Um dia de luta e de celebração
Written by Dafne Saqueti: De alma velha e vida efêmera, pesquisadora, estrategista e escritora como caminho para aliviar o peito e articular mudanças.
Dia 17 de maio é uma data bastante importante para nós.
Hoje, comemoramos o Dia Internacional Contra a Homofobia / Dia Internacional Contra a LGBTQIAP+fobia, mas o marco desse dia é por si bastante simbólico, pois, somente em 1990 a Organização Mundial da Saúde (OMS) retirou a homossexualidade da lista internacional de doenças. Sim, era aí que estávamos até 1990.
E duas réguas podem ser traçadas a partir desta data:
Se, historicamente, 1990 foi quase ontem, para as vivências diárias isso marca mais de 30 anos de luta para que possamos sair da posição marginalizada em que somos colocados. Os tempos mudam, todas as conquistas devem ser celebradas, mas o caminho que ainda temos que percorrer é longo e tortuoso. E, se uma conquista que celebra, hoje, 32 anos é muito recente, quando falamos de transexualidade essa pauta se torna ainda mais aguda, uma vez que só saiu da classificação de transtorno mental em 2018/2019.
Esse dia marca um caminho de luta por direitos básicos e por uma vida de cidadania plena reconhecida perante a sociedade. Mas, é sabido por todos nós, integrantes ou não da comunidade LGBTQIAP+, que por mais que haja uma legislação que contemple questões criminais como a homofobia, os recortes aplicados para sua execução são ainda atravessados por diversos outros valores.

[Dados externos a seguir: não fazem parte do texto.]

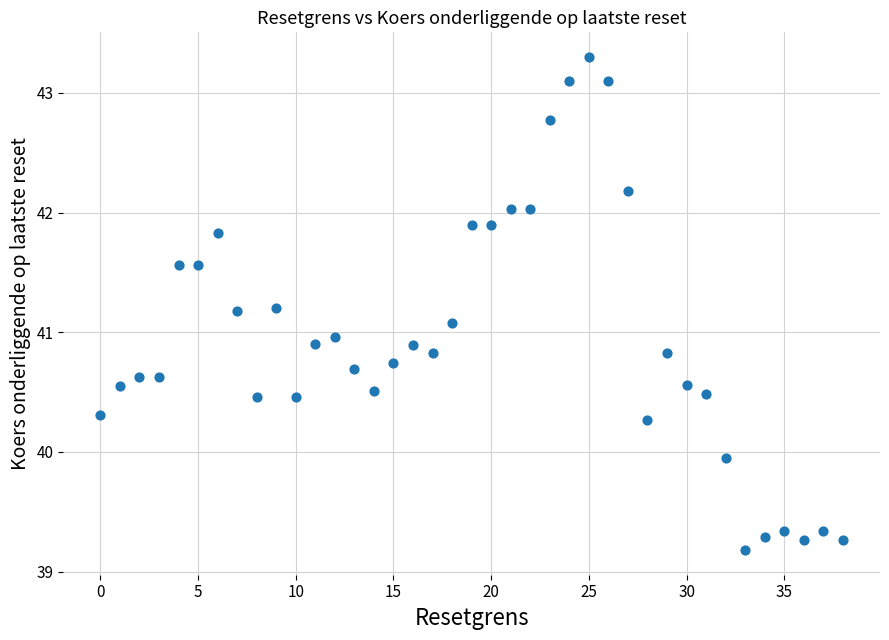

What is the range of Y values (max minus min)?

4.1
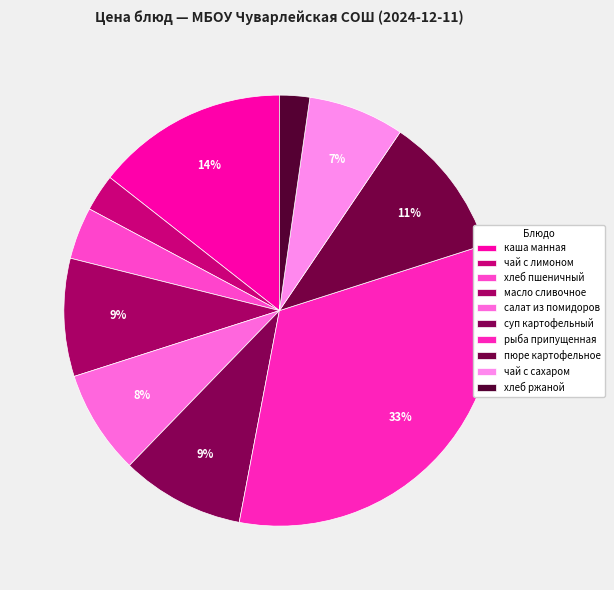

Does пюре картофельное represent more than half of the total?

No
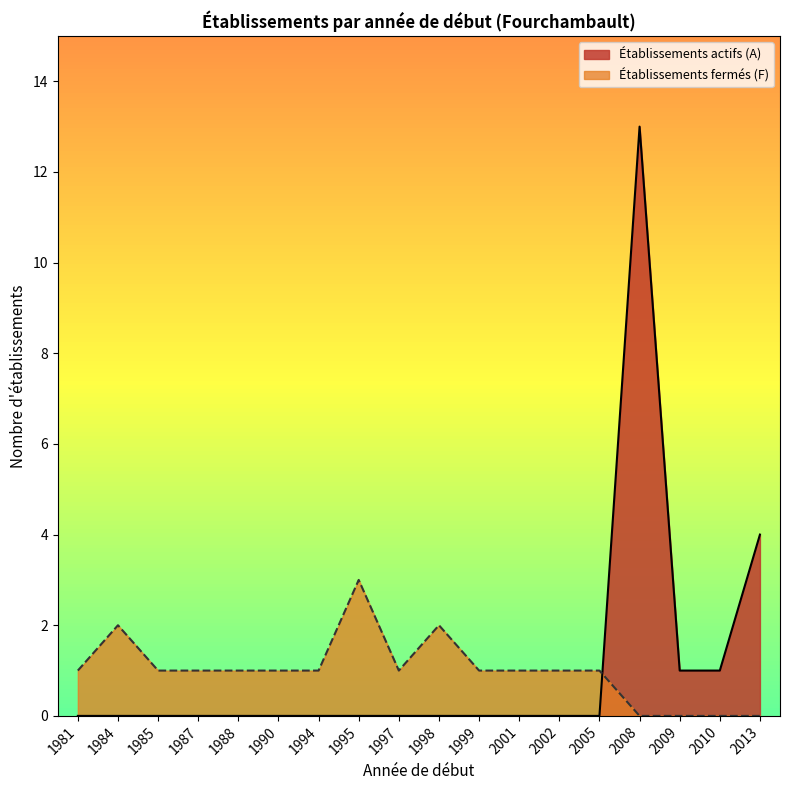

Between 2008 and 2010, which series saw the biggest shift?

Établissements actifs (A)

Onde estão as pessoas que podem efetivamente cobrar a execução de seus direitos, qual a cor dessas pessoas, qual o gênero delas, quais os marcadores sociais e locais que habitam? Por mais que se pretenda horizontal, a execução se organiza em outra realidade. Uma realidade em que pessoas em situação de vulnerabilidade sequer podem se direcionar para a busca de seus direitos seja por desconhecê-los, ou por poder sofrer ainda mais retaliação ou silenciamento.
A comunidade LGBTQIAP+ não é, assim como qualquer outra comunidade, uma grande massa amorfa que luta pelas mesmas causas, mas o agrupamento de diversos subgrupos que se ligam por uma busca de direitos e condições de vida digna. Se as realidades são múltiplas e o impacto perante a sociedade são diferentes, as lutas se organizam para trabalhar contra violências específicas que acometem diferentes grupos.
Nossos atos são políticos, não há a possibilidade de um posicionamento neutro e é fundamental que os movimentos sejam articulados e organizados.
Sou, hoje, uma mulher lésbica que vive cercada de determinados privilégios. Posso falar abertamente disso, assumir as causas que se alinham aos meus pensamentos e desejos e posso assim me posicionar de maneira ativa, mas essa não é uma realidade para todos nós. Então, se a voz ressoa minimamente é preciso que ela tenha uma causa e um porquê definido.
Mais do que poder falar disso, posso ter o prazer de direcionar parte dos meus trabalhos a estar alinhada com movimentos que defendam e levantem as bandeiras que acredito. E isso é uma realidade tangível para o meu posicionamento. Até poucos dias atrás estava imersa na pesquisa e criação dos materiais da ONNA aqui do Laboratório Feio, e perceber a preocupação ativa com a busca de visibilidade nos grupos comportamentais levantados é um grande prazer para qualquer estrategista, criador, pesquisador ou executor.
O mundo é plural e é preciso que possamos ser vistos por nossas individualidades, singularidades e para isso a luta por direitos é constante e os movimentos se iniciam onde menos se imagina.
Os trabalhos de base são fundamentais para que seja possível parar para ouvir aqueles que sofrem diferentes opressões e possa então ser possível construir um espaço de segurança e produção conjunta de uma sociedade que abarque e acolha, que dê espaço para o crescimento e para o destaque, para que, então, sejamos vistos como mais do que um mote para campanhas sazonais.
Existir e resistir é fundamental para que possamos construir um lugar onde se é possível viver e ser quem se é.
E, se você chegou até aqui nessa leitura, acredito que posso considerar que tenho mais um aliado para sermos parte dessa mudança.